• Task brief
The required output is the exact run of lines in the listing below from the line holding "teddy bear: none" through the line holding "ottoman: none [344,399,484,519]", with no pictures.

Task material START

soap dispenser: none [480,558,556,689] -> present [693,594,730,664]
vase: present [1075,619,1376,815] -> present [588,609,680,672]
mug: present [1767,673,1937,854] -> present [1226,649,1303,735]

Task material END
Task material START

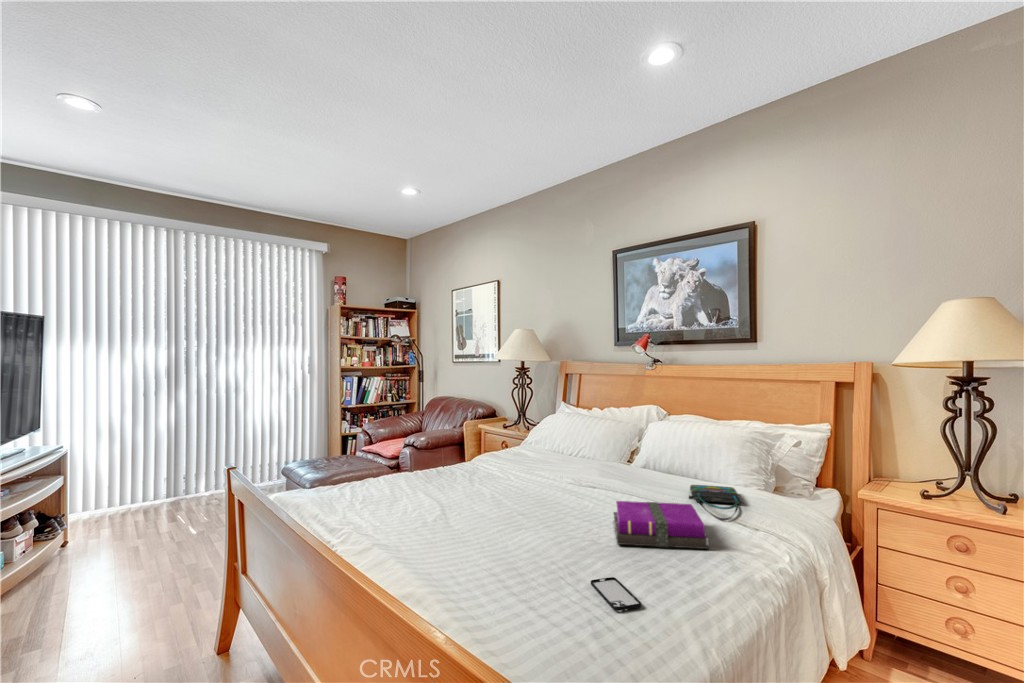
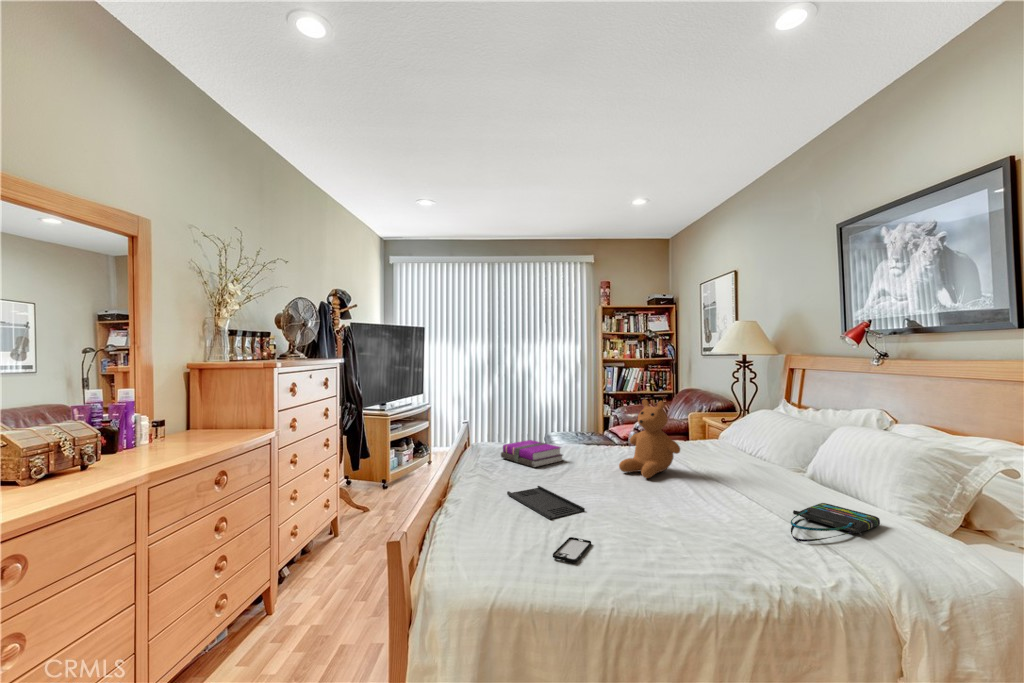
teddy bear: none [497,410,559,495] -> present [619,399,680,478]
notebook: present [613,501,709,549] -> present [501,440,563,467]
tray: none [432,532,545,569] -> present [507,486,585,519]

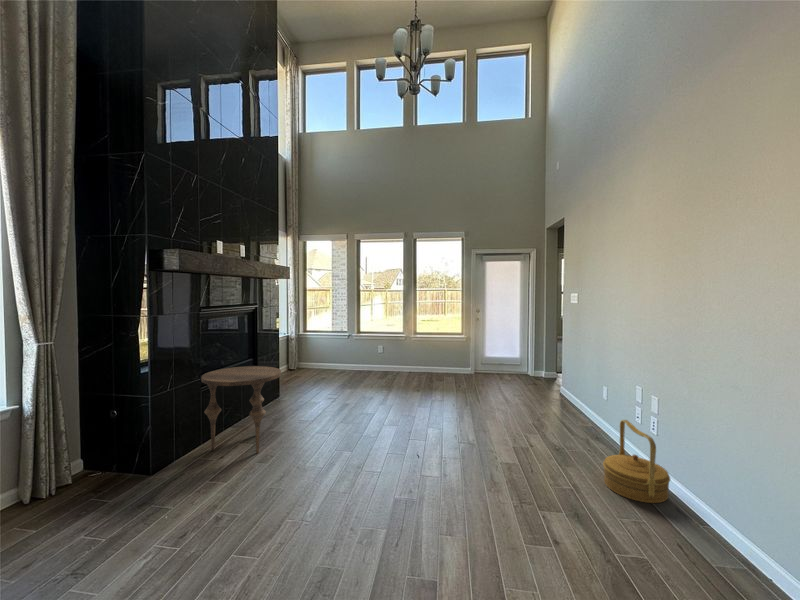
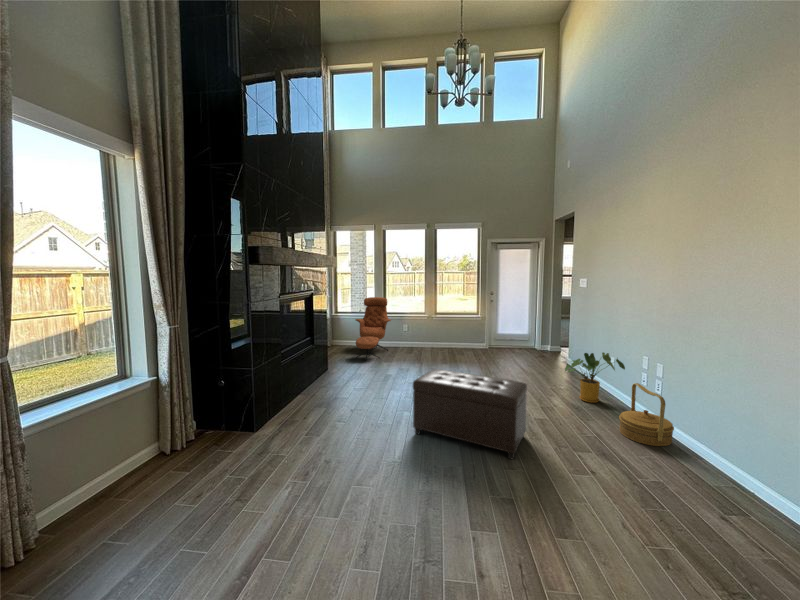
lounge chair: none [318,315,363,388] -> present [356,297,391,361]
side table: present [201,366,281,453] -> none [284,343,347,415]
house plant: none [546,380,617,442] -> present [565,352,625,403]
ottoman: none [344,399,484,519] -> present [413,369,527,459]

Task material END

• Exercise response
teddy bear: none [497,410,559,495] -> present [619,399,680,478]
notebook: present [613,501,709,549] -> present [501,440,563,467]
tray: none [432,532,545,569] -> present [507,486,585,519]

lounge chair: none [318,315,363,388] -> present [356,297,391,361]
side table: present [201,366,281,453] -> none [284,343,347,415]
house plant: none [546,380,617,442] -> present [565,352,625,403]
ottoman: none [344,399,484,519] -> present [413,369,527,459]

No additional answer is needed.